* [Input data]
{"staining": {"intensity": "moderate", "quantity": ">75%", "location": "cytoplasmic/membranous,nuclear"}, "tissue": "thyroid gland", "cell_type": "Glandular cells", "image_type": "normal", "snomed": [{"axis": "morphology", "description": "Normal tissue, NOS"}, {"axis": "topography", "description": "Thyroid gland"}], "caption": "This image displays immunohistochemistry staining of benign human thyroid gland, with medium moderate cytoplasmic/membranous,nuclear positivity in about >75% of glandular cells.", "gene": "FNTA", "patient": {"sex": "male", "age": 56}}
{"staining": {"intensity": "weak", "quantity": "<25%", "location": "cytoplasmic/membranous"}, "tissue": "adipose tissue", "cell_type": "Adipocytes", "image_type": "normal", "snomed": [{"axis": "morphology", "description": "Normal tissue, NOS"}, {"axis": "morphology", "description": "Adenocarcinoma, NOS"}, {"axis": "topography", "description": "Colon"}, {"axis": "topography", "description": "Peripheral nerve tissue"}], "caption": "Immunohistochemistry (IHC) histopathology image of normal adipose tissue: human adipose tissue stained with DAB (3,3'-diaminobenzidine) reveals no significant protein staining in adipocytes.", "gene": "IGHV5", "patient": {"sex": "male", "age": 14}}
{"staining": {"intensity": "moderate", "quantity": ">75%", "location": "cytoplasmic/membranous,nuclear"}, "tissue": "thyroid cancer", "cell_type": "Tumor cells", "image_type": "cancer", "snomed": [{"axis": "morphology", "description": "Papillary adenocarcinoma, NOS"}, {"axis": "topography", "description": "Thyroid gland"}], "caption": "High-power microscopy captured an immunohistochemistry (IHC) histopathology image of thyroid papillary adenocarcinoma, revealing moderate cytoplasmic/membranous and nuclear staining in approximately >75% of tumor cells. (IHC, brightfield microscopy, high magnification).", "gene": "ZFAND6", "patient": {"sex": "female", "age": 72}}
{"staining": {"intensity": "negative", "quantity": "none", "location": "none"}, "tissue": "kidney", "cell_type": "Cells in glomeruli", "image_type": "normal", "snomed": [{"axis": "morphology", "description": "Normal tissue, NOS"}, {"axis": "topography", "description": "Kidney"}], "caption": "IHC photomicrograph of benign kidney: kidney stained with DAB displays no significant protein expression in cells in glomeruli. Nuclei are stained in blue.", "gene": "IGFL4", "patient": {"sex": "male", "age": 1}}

* [Your assignment] In the data above, repeat exactly each line from the first through the line that contains "image of normal", and give nothing else.

* [Answer area]
{"staining": {"intensity": "moderate", "quantity": ">75%", "location": "cytoplasmic/membranous,nuclear"}, "tissue": "thyroid gland", "cell_type": "Glandular cells", "image_type": "normal", "snomed": [{"axis": "morphology", "description": "Normal tissue, NOS"}, {"axis": "topography", "description": "Thyroid gland"}], "caption": "This image displays immunohistochemistry staining of benign human thyroid gland, with medium moderate cytoplasmic/membranous,nuclear positivity in about >75% of glandular cells.", "gene": "FNTA", "patient": {"sex": "male", "age": 56}}
{"staining": {"intensity": "weak", "quantity": "<25%", "location": "cytoplasmic/membranous"}, "tissue": "adipose tissue", "cell_type": "Adipocytes", "image_type": "normal", "snomed": [{"axis": "morphology", "description": "Normal tissue, NOS"}, {"axis": "morphology", "description": "Adenocarcinoma, NOS"}, {"axis": "topography", "description": "Colon"}, {"axis": "topography", "description": "Peripheral nerve tissue"}], "caption": "Immunohistochemistry (IHC) histopathology image of normal adipose tissue: human adipose tissue stained with DAB (3,3'-diaminobenzidine) reveals no significant protein staining in adipocytes.", "gene": "IGHV5", "patient": {"sex": "male", "age": 14}}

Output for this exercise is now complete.